Si on compare les formules entre Québec et Ottawa, elles sont peut-être complexes toutes les deux parce qu'on a deux gouvernements fédéralistes. C'est un élément important.

M. Yves Séguin, au Québec, avait fait beaucoup de travail pour simplifier les déclarations, et il reste encore beaucoup de chemin à faire. On parle souvent de chevauchement administratif, mais s'il y a une chose qui agace les gens et sur laquelle je peux vous assurer qu'il y a un avantage très grand à la souveraineté du Québec dans la vie de tous les jours des individus, c'est le fait de ne faire qu'une seule déclaration de revenus.

Globalement, peut-être que cela ne changera pas beaucoup les montants, sauf que ce serait beaucoup plus simple.

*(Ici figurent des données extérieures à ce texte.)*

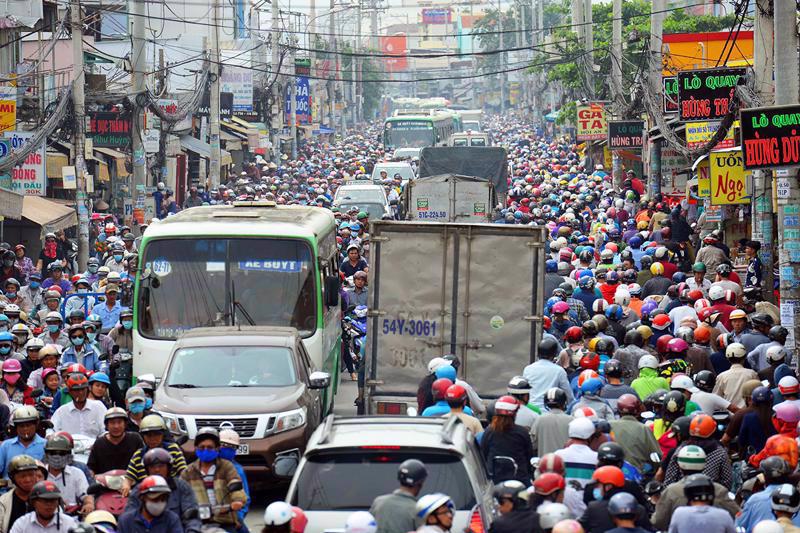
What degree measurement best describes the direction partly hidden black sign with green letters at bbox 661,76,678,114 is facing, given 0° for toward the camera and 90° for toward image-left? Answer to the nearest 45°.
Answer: approximately 0°

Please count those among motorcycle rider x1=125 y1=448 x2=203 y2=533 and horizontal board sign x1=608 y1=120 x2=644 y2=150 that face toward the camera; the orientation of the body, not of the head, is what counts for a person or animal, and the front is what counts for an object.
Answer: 2

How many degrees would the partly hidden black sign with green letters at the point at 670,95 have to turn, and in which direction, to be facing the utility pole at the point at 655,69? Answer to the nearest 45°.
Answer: approximately 90° to its right

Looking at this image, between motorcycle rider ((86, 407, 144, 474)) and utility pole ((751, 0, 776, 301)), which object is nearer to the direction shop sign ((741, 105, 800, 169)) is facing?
the motorcycle rider
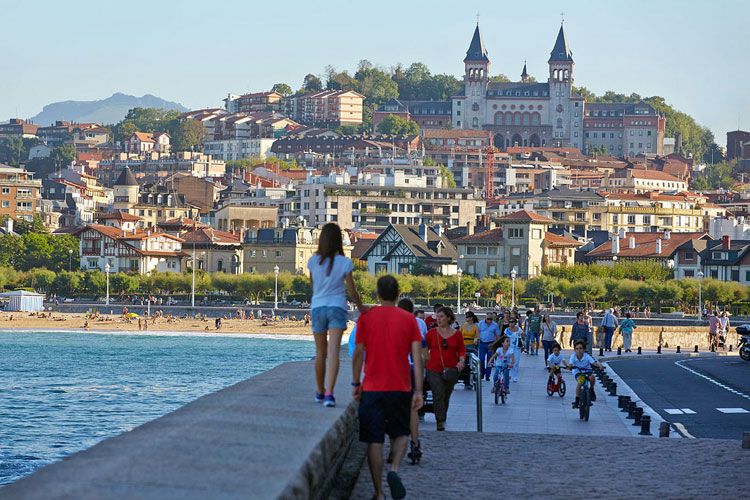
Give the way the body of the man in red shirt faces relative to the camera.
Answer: away from the camera

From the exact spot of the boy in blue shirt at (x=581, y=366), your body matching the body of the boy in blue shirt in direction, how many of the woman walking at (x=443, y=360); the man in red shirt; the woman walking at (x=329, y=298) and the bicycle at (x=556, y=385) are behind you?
1

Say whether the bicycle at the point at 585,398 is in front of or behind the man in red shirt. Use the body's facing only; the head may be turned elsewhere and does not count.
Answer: in front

L'individu s'y retrouvera beaucoup mieux, les entreprises aussi, et ce sera déjà un grand pas de fait, qu'on n'a jamais réussi à faire.

On n'aura pas besoin de faire des beaux discours pour parler d'harmonisation à l'année longue, alors qu'on ne verra jamais le début d'une harmonisation.

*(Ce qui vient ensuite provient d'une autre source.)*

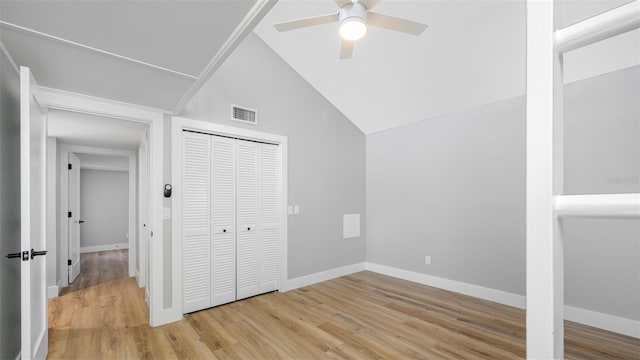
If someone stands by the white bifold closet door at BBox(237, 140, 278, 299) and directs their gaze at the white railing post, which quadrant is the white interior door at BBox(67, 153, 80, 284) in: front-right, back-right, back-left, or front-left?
back-right

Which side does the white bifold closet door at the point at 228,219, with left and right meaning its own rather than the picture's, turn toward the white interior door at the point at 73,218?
back

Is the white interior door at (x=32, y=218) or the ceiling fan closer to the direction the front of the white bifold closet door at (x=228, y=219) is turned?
the ceiling fan

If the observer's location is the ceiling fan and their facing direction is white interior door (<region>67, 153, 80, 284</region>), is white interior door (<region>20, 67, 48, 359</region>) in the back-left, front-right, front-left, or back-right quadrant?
front-left

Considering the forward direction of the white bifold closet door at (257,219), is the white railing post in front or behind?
in front

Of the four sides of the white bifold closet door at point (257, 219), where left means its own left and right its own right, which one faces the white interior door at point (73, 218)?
back

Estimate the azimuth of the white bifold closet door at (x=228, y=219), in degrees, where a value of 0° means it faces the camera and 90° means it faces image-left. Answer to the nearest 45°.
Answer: approximately 315°

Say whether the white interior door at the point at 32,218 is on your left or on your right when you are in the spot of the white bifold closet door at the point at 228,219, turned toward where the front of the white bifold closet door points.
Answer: on your right

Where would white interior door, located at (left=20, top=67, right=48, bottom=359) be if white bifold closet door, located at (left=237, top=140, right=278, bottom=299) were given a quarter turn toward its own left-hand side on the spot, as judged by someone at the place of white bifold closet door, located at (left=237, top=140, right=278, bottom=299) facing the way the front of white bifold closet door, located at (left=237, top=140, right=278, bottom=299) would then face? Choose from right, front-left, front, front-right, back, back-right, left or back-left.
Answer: back

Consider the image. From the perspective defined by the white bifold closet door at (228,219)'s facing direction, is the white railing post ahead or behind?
ahead

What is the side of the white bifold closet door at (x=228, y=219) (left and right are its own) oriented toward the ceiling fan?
front
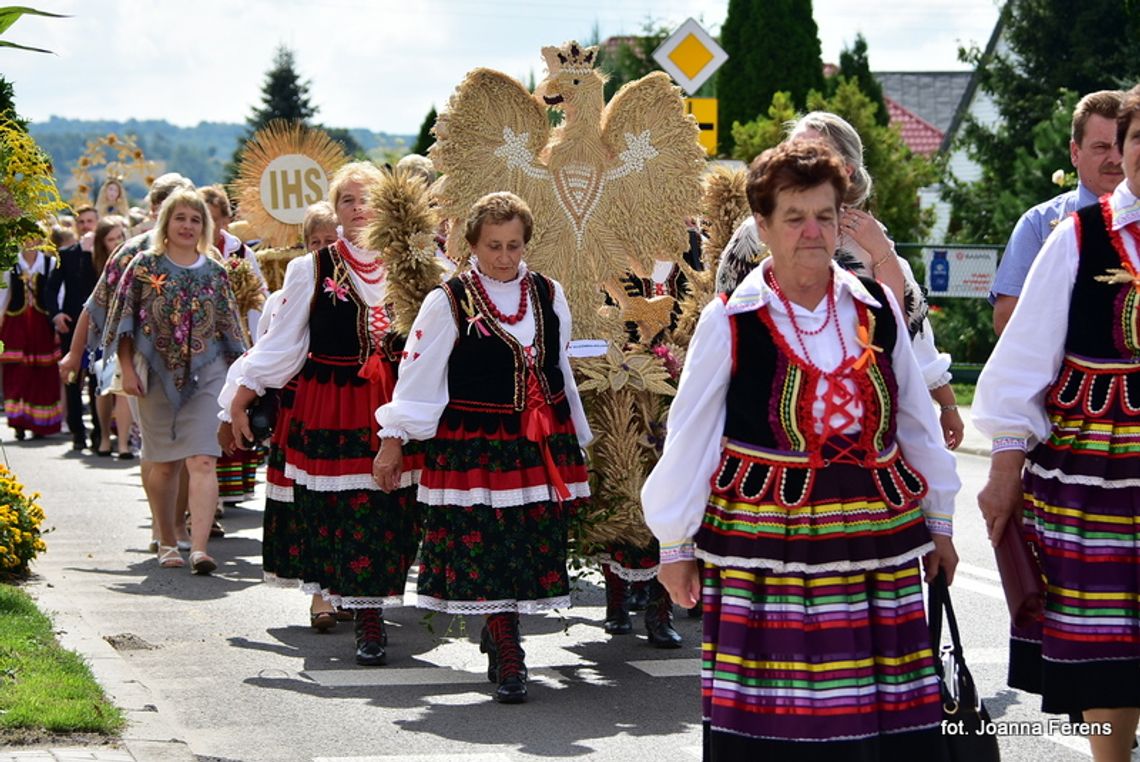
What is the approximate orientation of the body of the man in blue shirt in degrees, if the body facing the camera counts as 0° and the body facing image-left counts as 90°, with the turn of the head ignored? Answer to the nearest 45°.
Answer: approximately 315°

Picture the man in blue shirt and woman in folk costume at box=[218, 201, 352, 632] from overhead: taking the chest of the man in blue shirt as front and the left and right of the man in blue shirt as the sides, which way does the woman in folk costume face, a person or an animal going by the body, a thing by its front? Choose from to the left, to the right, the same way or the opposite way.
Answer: the same way

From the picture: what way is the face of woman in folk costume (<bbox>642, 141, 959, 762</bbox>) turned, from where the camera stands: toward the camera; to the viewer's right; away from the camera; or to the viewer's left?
toward the camera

Je conclurai en parlant de l'accès au capital. Je peux dire aux députés qu'il faudra examiner ce que le gouvernement fera. Il y a une tendance entre le fédéral et le provincial à vouloir multiplier les fonds de soutien aux entreprises. On a les CAE, on a le CRDAT qui intervient, on a maintenant des fonds d'investissement régionaux et on nous parle de faire pression sur les institutions financières. Mais que va-t-il se passer?

[Traduction]

La présidente suppléante (Mme Maheu): Comme il est 20 heures, la Chambre s'ajourne à 10 heures demain, en conformité du paragraphe 24(1) du Règlement.